$1.3b Cocain Haul Breaks Records
U.S. Customs and Border Protection announced Wednesday that it has found much more cocaine aboard the MSC Gayane than originally thought – nearly 2.5 tonnes more, bringing the haul to about 18 tonnes in total. The $1.3 billion seizure is now officially the largest in the agency’s history.
A multi-agency team continues to remove and scan all containers from the 10,000 TEU MSC Gayane. Once the containers are removed, the team will conduct an examination of all compartments aboard the vessel in a search for any additional cocaine. The Gayane was due to depart last week, but as of Thursday, she remained moored in Phialdelphia.
“I can officially report that CBP has seized a historic amount of cocaine – in fact, the largest cocaine seizure in our 230-year history, with a weight of 39,525 pounds and a street value of about $1.3 billion dollars,” said Casey Durst, CBP’s Director of Field Operations in Baltimore. “This is a momentous accomplishment for the CBP team here in Philadelphia.”
Agents discovered the drugs when they spotted something unusual in seven shipping containers on the night of June 16. A CBP x-ray examination confirmed the find, and agents pulled about 15.5 tonnes of cocaine from the suspect boxes.
Six crewmembers from the MSC Gayane have been charged in connection with the seizure. According to Fonofaavae Tiasaga, a crewmember from the Gayane who has pleaded guilty to smuggling charges, the container ship’s crew brought the cocaine aboard in high-seas transfers involving 14 separate boats, which met up with the boxship while she was under way between Peru and Panama.

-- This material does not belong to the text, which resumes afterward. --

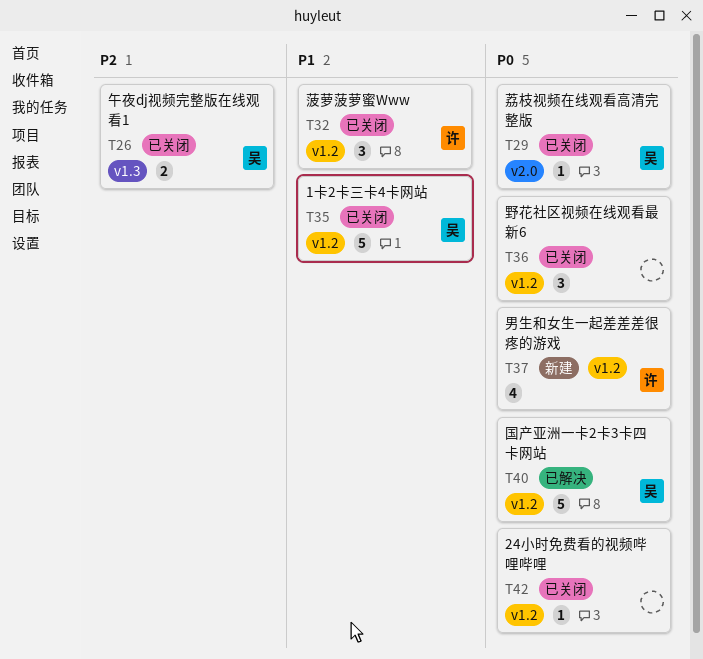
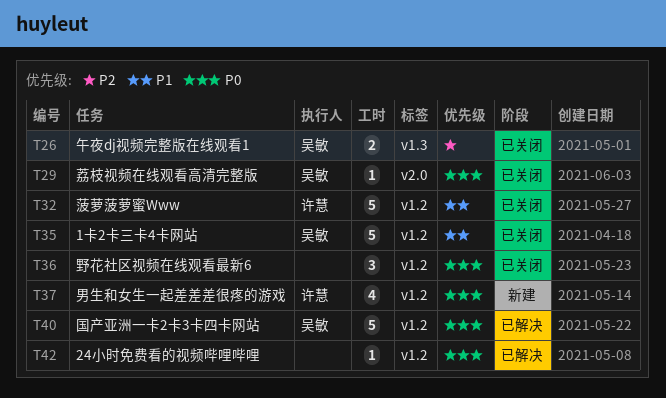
T32, estimate: 3 -> 5
T42, status: 已关闭 -> 已解决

It was the second bust involving an MSC ship at the port since March, when authorities seized about 1,200 pounds of cocaine from containers aboard the MSC Desiree. CBP has suspended the line’s preferential customs inspection status, known as Customs Trade Partnership Against Terrorism (C-TPAT), in response to the two incidents. In a statement, MSC said that it is “committed to working with authorities and industry groups worldwide to improve the security of the international supply chain and ensure that illegal practices are dealt with promptly and thoroughly.”